__What to produce__
Your answer should consist of the lines in the data below that contain "sticks".

BEGIN Study material

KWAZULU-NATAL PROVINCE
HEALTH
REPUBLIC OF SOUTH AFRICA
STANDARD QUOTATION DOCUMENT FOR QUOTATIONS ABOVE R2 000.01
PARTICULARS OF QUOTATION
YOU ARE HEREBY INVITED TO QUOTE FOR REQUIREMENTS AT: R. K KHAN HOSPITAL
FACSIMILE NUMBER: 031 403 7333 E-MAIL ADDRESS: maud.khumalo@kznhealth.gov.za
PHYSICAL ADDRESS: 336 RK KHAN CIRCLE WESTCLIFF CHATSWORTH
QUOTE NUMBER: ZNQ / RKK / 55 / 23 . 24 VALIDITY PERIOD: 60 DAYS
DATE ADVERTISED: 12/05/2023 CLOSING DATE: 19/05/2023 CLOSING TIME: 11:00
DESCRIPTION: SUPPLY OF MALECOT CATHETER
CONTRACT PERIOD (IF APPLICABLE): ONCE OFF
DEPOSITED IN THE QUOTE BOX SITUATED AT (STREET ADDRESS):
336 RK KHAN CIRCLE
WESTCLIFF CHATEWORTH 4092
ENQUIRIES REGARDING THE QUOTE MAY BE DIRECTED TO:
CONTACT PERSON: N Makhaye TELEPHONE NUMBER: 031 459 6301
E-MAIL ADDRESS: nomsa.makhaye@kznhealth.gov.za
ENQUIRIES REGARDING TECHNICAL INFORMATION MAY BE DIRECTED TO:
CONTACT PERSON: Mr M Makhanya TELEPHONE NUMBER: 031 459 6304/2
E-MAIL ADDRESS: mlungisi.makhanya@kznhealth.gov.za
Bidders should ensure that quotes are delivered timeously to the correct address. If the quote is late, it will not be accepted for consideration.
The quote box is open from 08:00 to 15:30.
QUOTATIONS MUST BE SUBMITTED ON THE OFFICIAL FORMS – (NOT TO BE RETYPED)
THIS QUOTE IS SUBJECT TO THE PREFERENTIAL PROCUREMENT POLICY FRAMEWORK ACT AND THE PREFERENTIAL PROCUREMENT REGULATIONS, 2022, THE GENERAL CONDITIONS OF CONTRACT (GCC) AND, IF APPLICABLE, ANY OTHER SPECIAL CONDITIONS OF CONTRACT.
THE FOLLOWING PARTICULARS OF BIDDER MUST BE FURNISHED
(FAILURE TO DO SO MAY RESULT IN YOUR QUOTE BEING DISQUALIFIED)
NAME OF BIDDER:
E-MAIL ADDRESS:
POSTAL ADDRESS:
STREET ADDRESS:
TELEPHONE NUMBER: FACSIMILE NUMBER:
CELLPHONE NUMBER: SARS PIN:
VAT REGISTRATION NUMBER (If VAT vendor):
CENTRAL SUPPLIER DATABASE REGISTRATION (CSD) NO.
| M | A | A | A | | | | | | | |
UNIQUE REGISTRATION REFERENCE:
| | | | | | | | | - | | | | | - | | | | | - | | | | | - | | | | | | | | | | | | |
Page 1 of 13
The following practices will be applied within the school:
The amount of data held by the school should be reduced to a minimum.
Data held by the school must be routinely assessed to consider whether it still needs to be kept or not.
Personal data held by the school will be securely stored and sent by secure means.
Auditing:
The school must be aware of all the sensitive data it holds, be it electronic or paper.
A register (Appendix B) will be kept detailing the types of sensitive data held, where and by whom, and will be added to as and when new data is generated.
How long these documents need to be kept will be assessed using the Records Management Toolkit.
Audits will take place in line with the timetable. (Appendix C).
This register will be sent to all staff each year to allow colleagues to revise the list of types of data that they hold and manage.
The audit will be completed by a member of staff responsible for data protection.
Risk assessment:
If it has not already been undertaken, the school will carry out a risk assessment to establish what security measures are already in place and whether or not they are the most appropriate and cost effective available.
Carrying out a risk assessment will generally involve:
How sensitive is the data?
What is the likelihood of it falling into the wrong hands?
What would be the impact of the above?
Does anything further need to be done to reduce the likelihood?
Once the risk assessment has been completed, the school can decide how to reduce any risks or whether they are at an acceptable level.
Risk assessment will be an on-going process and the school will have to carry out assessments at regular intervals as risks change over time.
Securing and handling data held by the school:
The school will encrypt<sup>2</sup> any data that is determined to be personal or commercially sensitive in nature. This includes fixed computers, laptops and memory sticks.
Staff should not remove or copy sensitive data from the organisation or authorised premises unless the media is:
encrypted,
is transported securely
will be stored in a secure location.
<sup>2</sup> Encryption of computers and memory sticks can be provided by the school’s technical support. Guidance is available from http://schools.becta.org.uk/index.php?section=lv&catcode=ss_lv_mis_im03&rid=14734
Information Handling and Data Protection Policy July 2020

END Study material

__Answer to this exercise__
The school will encrypt<sup>2</sup> any data that is determined to be personal or commercially sensitive in nature. This includes fixed computers, laptops and memory sticks.
<sup>2</sup> Encryption of computers and memory sticks can be provided by the school’s technical support. Guidance is available from http://schools.becta.org.uk/index.php?section=lv&catcode=ss_lv_mis_im03&rid=14734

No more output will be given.